No entanto, o que há na operação do filme que leva o espectador a crer que seja realmente fruto de um processo colaborativo? É certo que estão ali os planos filmados pelas próprias crianças. Elas filmam relatos feitos em frente à câmera sobre os acontecimentos cotidianos (como se fossem pequenos filmes diários) ou takes com passeios pelas ruas (em que muitas vezes, a grande diversão é descobrir o efeito de um zoom). A beleza dos planos criados pelos estudantes paira justamente na câmera que treme, na voz que titubeia, na incerteza do que filmar ou não.

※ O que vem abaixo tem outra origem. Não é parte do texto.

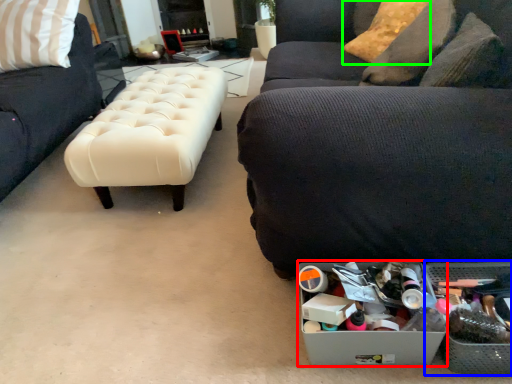
Question: Estimate the real-world distances between objects in this image. Which object is closer to storage box (highlighted by a red box), storage box (highlighted by a blue box) or pillow (highlighted by a green box)?

Choices:
 (A) storage box
 (B) pillow

Answer: (A)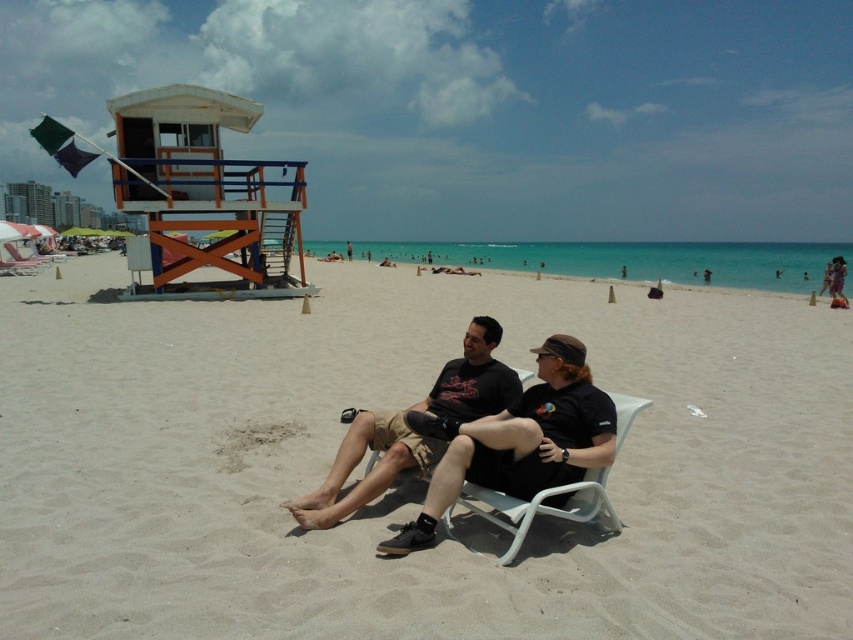
You are a photographer standing at the edge of the beach. You want to take a photo of the light beige sand at center and the black fabric shirt at center. Which object will appear closer to the camera in the photo?

The light beige sand at center is in front of the black fabric shirt at center, so it will appear closer to the camera in the photo.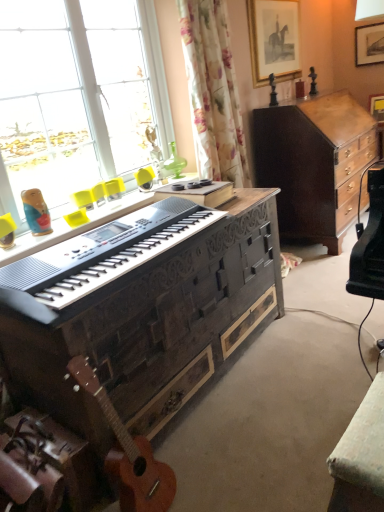
Question: Can you confirm if transparent glass window at upper left is positioned to the right of wooden framed picture at upper right, which is the 1th picture frame from front to back?

Choices:
 (A) yes
 (B) no

Answer: (B)

Question: Is transparent glass window at upper left positioned before wooden framed picture at upper right, which is the 1th picture frame from front to back?

Choices:
 (A) yes
 (B) no

Answer: (A)

Question: Can you confirm if transparent glass window at upper left is positioned to the left of wooden framed picture at upper right, which is the 1th picture frame from front to back?

Choices:
 (A) yes
 (B) no

Answer: (A)

Question: Is transparent glass window at upper left bigger than wooden framed picture at upper right, marked as the 1th picture frame in a left-to-right arrangement?

Choices:
 (A) no
 (B) yes

Answer: (B)

Question: Is transparent glass window at upper left further to the viewer compared to wooden framed picture at upper right, marked as the 1th picture frame in a left-to-right arrangement?

Choices:
 (A) yes
 (B) no

Answer: (B)

Question: From a real-world perspective, does transparent glass window at upper left sit lower than wooden framed picture at upper right, marked as the 1th picture frame in a left-to-right arrangement?

Choices:
 (A) no
 (B) yes

Answer: (B)

Question: Is dark wood cabinet at center right in front of woodendesk at center?

Choices:
 (A) no
 (B) yes

Answer: (A)

Question: Is dark wood cabinet at center right positioned with its back to woodendesk at center?

Choices:
 (A) yes
 (B) no

Answer: (B)

Question: Is dark wood cabinet at center right at the left side of woodendesk at center?

Choices:
 (A) yes
 (B) no

Answer: (B)

Question: Is dark wood cabinet at center right positioned behind woodendesk at center?

Choices:
 (A) no
 (B) yes

Answer: (B)

Question: From the image's perspective, does dark wood cabinet at center right appear higher than woodendesk at center?

Choices:
 (A) yes
 (B) no

Answer: (A)

Question: Is dark wood cabinet at center right located outside woodendesk at center?

Choices:
 (A) yes
 (B) no

Answer: (A)

Question: Would you say black textured piano at center contains orange wood guitar at lower left?

Choices:
 (A) no
 (B) yes

Answer: (A)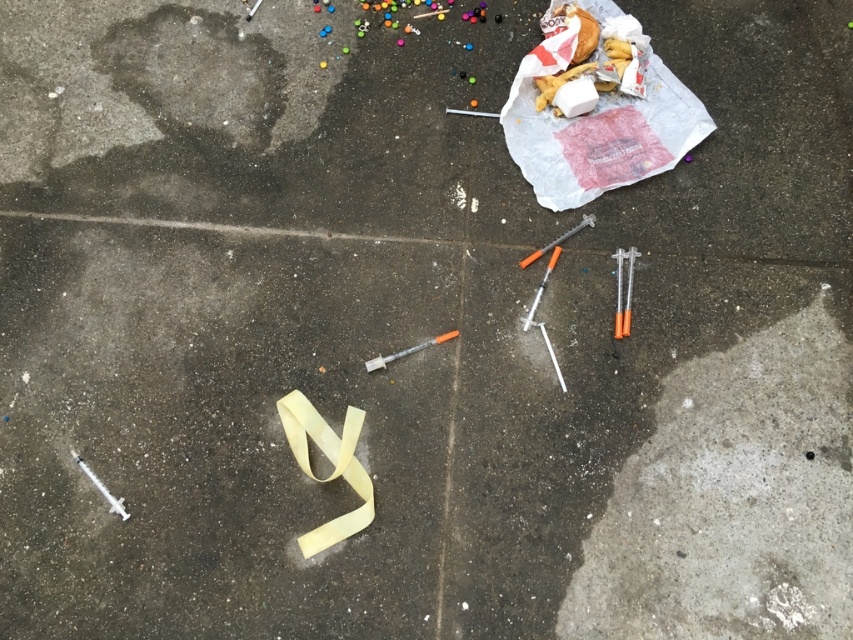
From the picture: You are a sanitation worker tasked with cleaning up the area. You need to pick up the translucent plastic syringe at center right and the white plastic syringe at lower left. Which syringe should you pick up first if you want to handle the larger one first?

The translucent plastic syringe at center right is larger than the white plastic syringe at lower left, so you should pick up the translucent plastic syringe at center right first.

You are standing on the concrete surface and want to place a heavy object without it sinking. Which area would be the most stable? The smooth concrete at bottom right or the wet ground near the burger and fries?

The smooth concrete at bottom right is 5.25 feet from viewer, so it is more stable and less likely to sink compared to the wet ground near the burger and fries.

You are a sanitation worker tasked with collecting medical waste. You see the translucent plastic syringe at center right and the white plastic syringe at lower left. Which one is taller?

The translucent plastic syringe at center right is taller than the white plastic syringe at lower left.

Mas em boa parte do filme, o que vemos é uma câmera controlada, a observar o que acontece entre os estudantes na sala de aula.

Essa câmera sempre atenta que não quer vacilar e que está ali a serviço da captura dos “melhores momentos” de interação entre os estudantes foi guiada por dois diretores de fotografia, Claire Mathon e Raphaël Vandenbussche. Eles fazem parte da equipe formada por Eric Baudelaire, que também contou com a participação da montadora Claire Atherton no processo de escolha de quais imagens caberiam ou não para o longa-metragem que se vende para o mundo com a chancela de “filme colaborativo com os estudantes”.

Nestes planos controlados, acompanhamos discussões até bem interessantes entre as crianças. Em determinado momento, elas repercutem sobre os imigrantes na França e se o governo do país é ou não racista. Em outro, elas falam sobre o que pode ser um filme ou o que caracteriza um documentário. Dentro de um debate acalorado sobre a importância do registro do som, um dos estudantes explica para os outros que, se um documentário perde o som, ele se torna dramático ou ficção científica. Na mesma sequência, vemos uma menina bater uma claquete e, no início, o som está sem sincronia com a imagem e, quanto mais a garota bate a claquete, o som começa a se sincronizar. No entanto, a brincadeira de disjunção sonora é proporcionada pela edição controlada de Um filme dramático.

Eric Baudelaire quer fazer com que os espectadores acreditem que seu filme seja colaborativo com as crianças, mas ele também faz questão de assinar sozinho a direção de seu próprio filme. O que se forja na construção de Um filme dramático é a roupagem do “filme fofo com crianças que filmam” e que tem muito pouco ou quase nada de colaboração efetiva dos estudantes no pensamento criativo do longa-metragem. Se Um filme dramático começa justamente com um plano instável de um céu escuro com uma estrela flutuante a ser filmada por uma criança com a câmera na mão que diz ser preciso estabilizar aquela imagem, o gesto de Baudelaire é tornar seu filme estável o suficiente para seu prazer individual como cineasta.